RATP Dev est la filiale de l'opérateur francilien et Arriva est la filiale de la DB sur les marchés régionaux en Europe, l'équivalent de Keolis au sein du groupe SNCF. Le signal envoyé par les Régions est assez clair...

Nougat TGV : surprenant rebondissement

Ce n'est pas facile d'être un projet de gare nouvelle sur une ligne à grande vitesse, surtout avec la médiatisation de la fantômatique gare montpellieraine à 135 M€... On croyait le dossier enterré, et le voici qui rebondit : les élus du sud de la Drôme sont tout heureux de voir SNCF Réseau actualiser la prévision de trafic de cette gare nouvelle (qu'on appelle ici Nougat TGV par opposition aux betteraves picardes) à 400 000 voyageurs par an contre 300 000 jusqu'à présent. Ils le sont encore plus avec une facture de la gare et de ses accès qui descendrait autour de 60 M€ contre une centaine estimés jusqu'à présent.

Les voici qui reprennent de l'espoir pour une mise en service qui pourrait intervenir en 2025 selon eux. Néanmoins, à transportrail, nous ramenons tout ce petit monde à une réalité un peu technique certes, mais qui continue d'être le socle de toute réalité ferroviaire : la desserte de Montélimar est aujourd'hui assurée par 3 allers-retours TGV Paris - Avignon - Miramas, circulant sur la ligne classique au sud de Valence pour desservir Montélimar, Orange, Avignon, Arles et Miramas. Jusqu'à présent, et alors que la desserte comprenait 4 allers-retours, la SNCF proposait pour la nouvelle gare un partage illisible : 2 TGV sur la ligne classique et 2 TGV sur la ligne à grande vitesse... avec une condition. Etant donné que le schéma de desserte de la LGV Méditerranée fonctionne avec 2 arrêts entre Lyon et Marseille, tout arrêt à Montélimar TGV supposerait l'abandon d'un arrêt à Valence TGV ou Avignon TGV. On laisserait au maire de Montélimar le soin de s'expliquer avec ses voisins...

Qui plus est, on ne peut pas ne pas réitérer notre analyse sur l'accessibilité en s'appuyant sur la desserte routière organisée par la Région Auvergne Rhône-Alpes. Les principaux bénéficiaires de cette gare seraient situés à l'est du Rhône, c'est à dire la Drôme Provençale, autour de l'axe Montélimar - Nyons : le gain sur l'accès au TGV serait de l'ordre de 20 minutes.

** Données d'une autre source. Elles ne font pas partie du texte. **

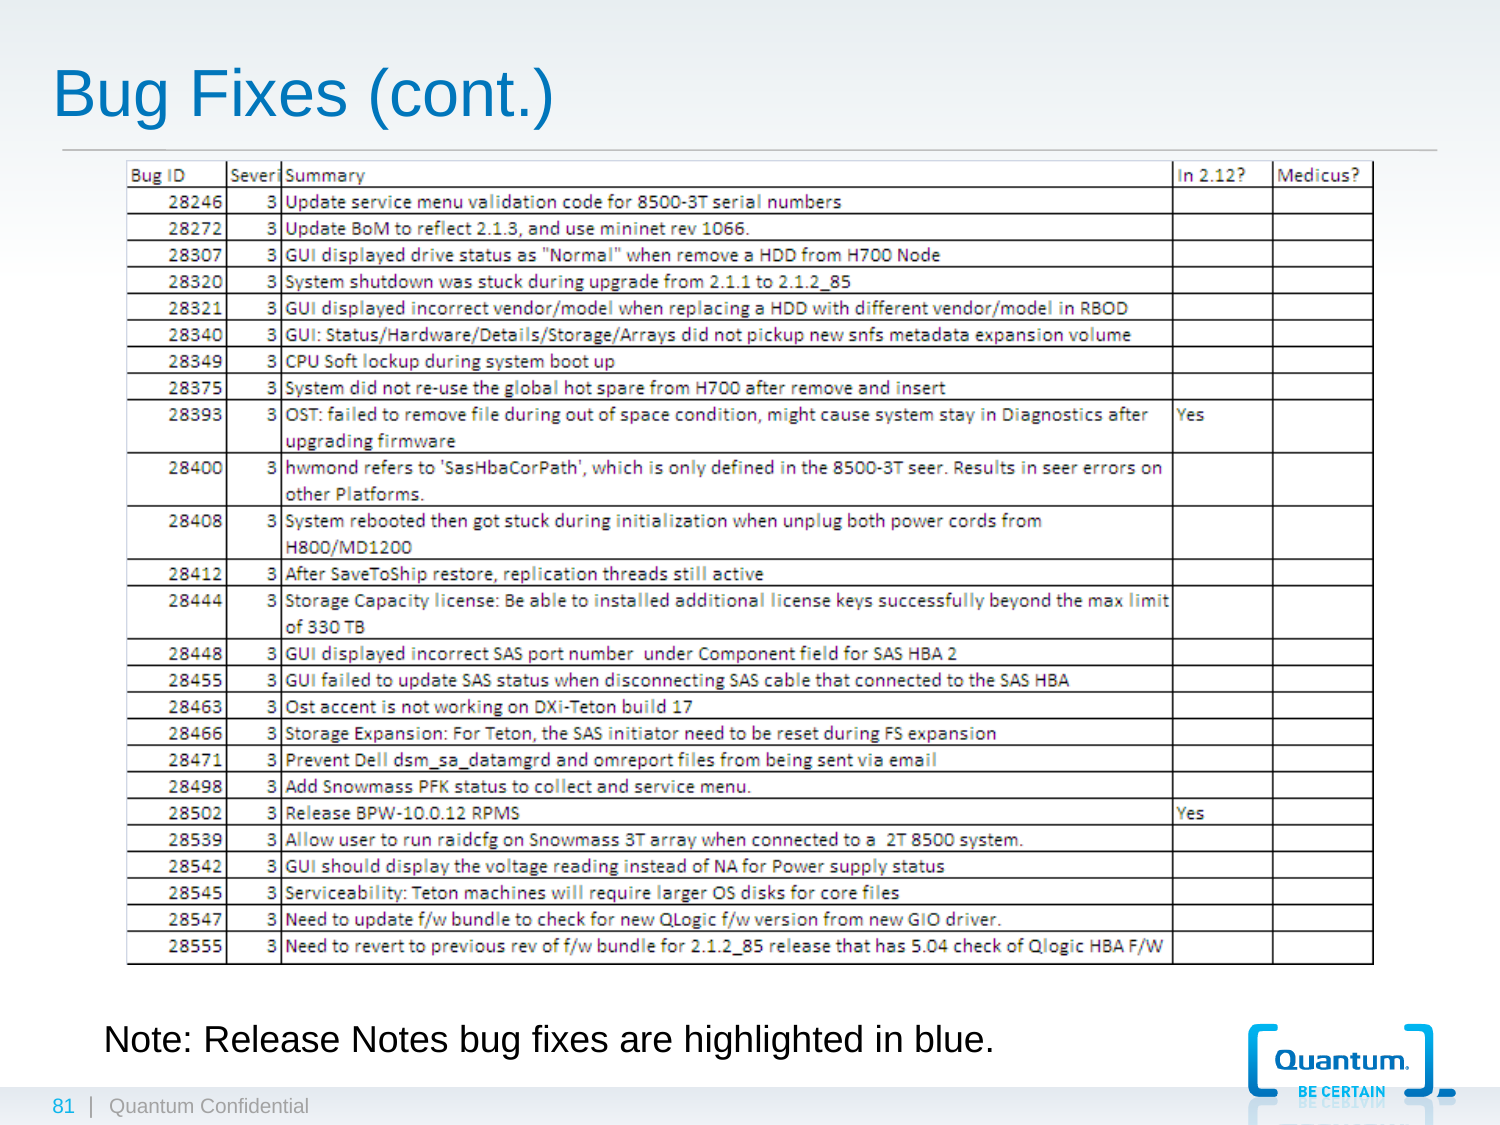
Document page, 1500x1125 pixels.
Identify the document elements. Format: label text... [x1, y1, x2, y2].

picture [126, 159, 1374, 965]
title Bug Fixes (cont.) [37, 37, 1313, 137]
text_box [37, 137, 1500, 975]
picture [1240, 1012, 1463, 1125]
slide_number 81 [37, 1085, 114, 1125]
text_box Note: Release Notes bug fixes are highlighted in blue. [88, 1007, 1011, 1067]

En revanche, pour les ardéchois, autour des axe Montélimar - Aubenas - Le Vans et Montélimar - Vallon Pont d'Arc, le parcours supplémentaire en autocar serait lui aussi de 20 minutes, c'est à dire équivalent au gain de temps procuré par la circulation sur LGV plutôt que sur la ligne classique, étant donné que les autocars devront transiter par Montélimar pour les correspondances TER et la chalandise naturelle du bassin de vie.

Bref, redisons-le encore une fois : il serait bien plus utile pour ce territoire d'économiser ces dizaines de millions d'euros pour une desserte inéluctablement squelettique et de porter un véritable projet multimodal de service fondé sur :

  • la restauration d'une desserte TGV à Montélimar comprenant 4 allers-retours quotidiens ;
  • la réorganisation des dessertes par autocars : la reprise de la gestion des services départementaux est une source d'amélioration de l'efficacité des moyens de la collectivité consacré à cette mission. On prendra pour seul exemple le cas des lignes 36 et 71 reliant toutes deux Montélimar à Nyons : 2 tarifications différentes pour une même desserte (avec des arrêts pas toujours au même endroit dans les communes), et des horaires confinant à l'absurde (un car de chaque ligne dans l'heure mais rien pendant 5 à 6 heures qui précèdent ou suivent...) ;
  • l'amélioration de la desserte de la vallée du Rhône, notamment avec des trains directs entre Grenoble et Avignon TGV pour desservir les deux gares TGV existantes toutes les 2 heures.